Image credits: valley protein by jiadoldol on flickr; allergies by jiadoldol on flickr; fat boy burgers by gawthspork on flickr
Nice! I have some of that internal fat, too. Time to get rid of that ASAP.
Rob Brooks-Bilson says
Don’t get discouraged if your weight loss slows and you don’t make the 40 pound in 90 days goal. As your weight comes down, the number of calories required to maintain that weight will also adjust down which in turn will reduce your current 1500 calorie a day deficit. This is the plateau many people see after they’ve been dieting for a while as intake/expenditure equalizes. It’s often here that the extra 300-600 calories burned from exercise can make the difference.
I would like to share the 90 day body challenge with you. If you are interested in more info please go to http://aprylh.bodybyvi.com/
Stuart Carnie says
Good stuff brother, and here’s to your health!
Chris Lee says
Not very much anymore! Looking fit!
Chris Lee says
Thanks for the advice. It’s definitely helpful to know what is coming & what to look out for. The program says moderate exercise is fine right now but I will crank it up a bit as I get closer to the goal.
Amanda Vega says
Keep up the good work!
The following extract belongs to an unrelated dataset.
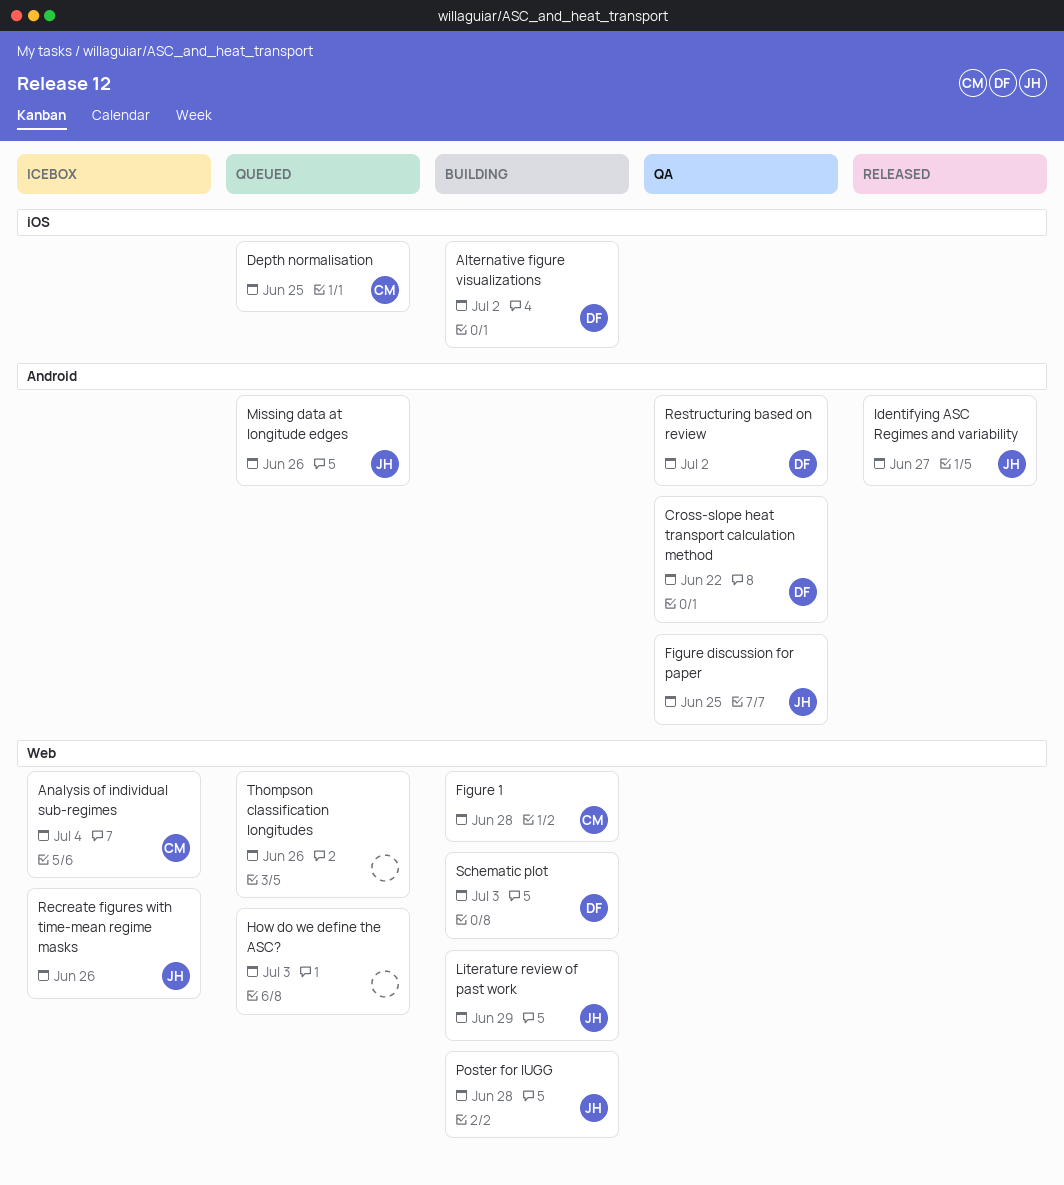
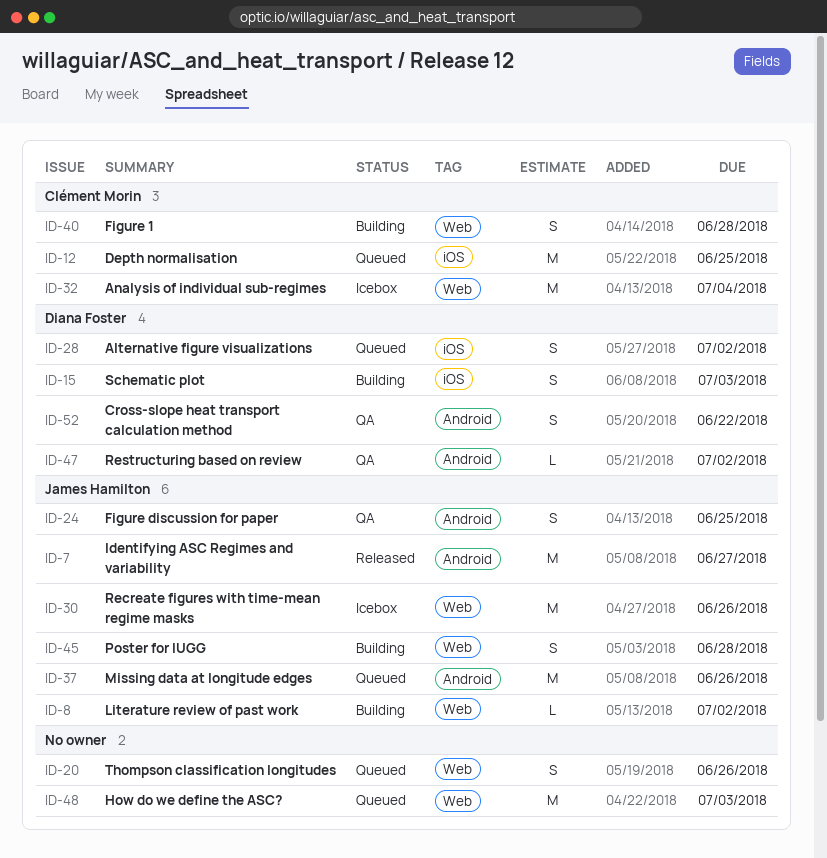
Alternative figure visualizations, status: Building -> Queued
Literature review of past work, due: Jun 29 -> Jul 2
Schematic plot, label: Web -> iOS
When I lost a ton of weight I found that using that Bodybugg thing helped because it calculated the ACTUAL loss, not just a guesstimate that sites tell you. If you’d like to borrow mine I am happy to lend if you want to see what your actual burn is and adjust your deficit from there.
Chris Lee says
Amanda, I didn’t really know the Bodybugg thing but I saw them at the gym today. I’d love to give it a shot & find out what my daily baseline is if you’re good with that. Thanks a ton!